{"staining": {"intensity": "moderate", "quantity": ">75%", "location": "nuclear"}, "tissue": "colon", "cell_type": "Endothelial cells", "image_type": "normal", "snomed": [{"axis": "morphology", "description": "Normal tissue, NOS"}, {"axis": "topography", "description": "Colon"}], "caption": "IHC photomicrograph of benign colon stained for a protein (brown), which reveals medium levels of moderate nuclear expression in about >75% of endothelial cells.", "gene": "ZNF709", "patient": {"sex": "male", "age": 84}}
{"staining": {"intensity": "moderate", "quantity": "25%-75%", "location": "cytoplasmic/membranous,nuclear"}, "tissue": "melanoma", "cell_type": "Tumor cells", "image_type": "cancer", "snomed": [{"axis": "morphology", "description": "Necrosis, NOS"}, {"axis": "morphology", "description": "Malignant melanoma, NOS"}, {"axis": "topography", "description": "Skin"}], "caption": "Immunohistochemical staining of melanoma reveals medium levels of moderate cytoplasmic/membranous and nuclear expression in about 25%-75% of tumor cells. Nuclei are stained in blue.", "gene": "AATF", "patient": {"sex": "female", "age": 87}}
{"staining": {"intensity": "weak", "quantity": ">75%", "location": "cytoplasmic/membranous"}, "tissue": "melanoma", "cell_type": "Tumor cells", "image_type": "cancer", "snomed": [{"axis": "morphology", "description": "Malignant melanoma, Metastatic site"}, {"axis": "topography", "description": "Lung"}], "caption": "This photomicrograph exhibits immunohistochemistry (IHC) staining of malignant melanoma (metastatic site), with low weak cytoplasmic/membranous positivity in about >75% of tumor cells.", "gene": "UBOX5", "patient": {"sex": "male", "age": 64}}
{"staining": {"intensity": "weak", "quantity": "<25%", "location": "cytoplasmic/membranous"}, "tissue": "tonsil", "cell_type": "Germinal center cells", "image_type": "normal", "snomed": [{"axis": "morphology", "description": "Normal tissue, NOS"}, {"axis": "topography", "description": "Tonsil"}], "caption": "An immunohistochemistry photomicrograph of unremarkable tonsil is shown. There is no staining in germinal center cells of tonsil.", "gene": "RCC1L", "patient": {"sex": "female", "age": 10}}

**Activity:** Please print the full listing shown above, exactly as it appears.

**Finished task:**
{"staining": {"intensity": "moderate", "quantity": ">75%", "location": "nuclear"}, "tissue": "colon", "cell_type": "Endothelial cells", "image_type": "normal", "snomed": [{"axis": "morphology", "description": "Normal tissue, NOS"}, {"axis": "topography", "description": "Colon"}], "caption": "IHC photomicrograph of benign colon stained for a protein (brown), which reveals medium levels of moderate nuclear expression in about >75% of endothelial cells.", "gene": "ZNF709", "patient": {"sex": "male", "age": 84}}
{"staining": {"intensity": "moderate", "quantity": "25%-75%", "location": "cytoplasmic/membranous,nuclear"}, "tissue": "melanoma", "cell_type": "Tumor cells", "image_type": "cancer", "snomed": [{"axis": "morphology", "description": "Necrosis, NOS"}, {"axis": "morphology", "description": "Malignant melanoma, NOS"}, {"axis": "topography", "description": "Skin"}], "caption": "Immunohistochemical staining of melanoma reveals medium levels of moderate cytoplasmic/membranous and nuclear expression in about 25%-75% of tumor cells. Nuclei are stained in blue.", "gene": "AATF", "patient": {"sex": "female", "age": 87}}
{"staining": {"intensity": "weak", "quantity": ">75%", "location": "cytoplasmic/membranous"}, "tissue": "melanoma", "cell_type": "Tumor cells", "image_type": "cancer", "snomed": [{"axis": "morphology", "description": "Malignant melanoma, Metastatic site"}, {"axis": "topography", "description": "Lung"}], "caption": "This photomicrograph exhibits immunohistochemistry (IHC) staining of malignant melanoma (metastatic site), with low weak cytoplasmic/membranous positivity in about >75% of tumor cells.", "gene": "UBOX5", "patient": {"sex": "male", "age": 64}}
{"staining": {"intensity": "weak", "quantity": "<25%", "location": "cytoplasmic/membranous"}, "tissue": "tonsil", "cell_type": "Germinal center cells", "image_type": "normal", "snomed": [{"axis": "morphology", "description": "Normal tissue, NOS"}, {"axis": "topography", "description": "Tonsil"}], "caption": "An immunohistochemistry photomicrograph of unremarkable tonsil is shown. There is no staining in germinal center cells of tonsil.", "gene": "RCC1L", "patient": {"sex": "female", "age": 10}}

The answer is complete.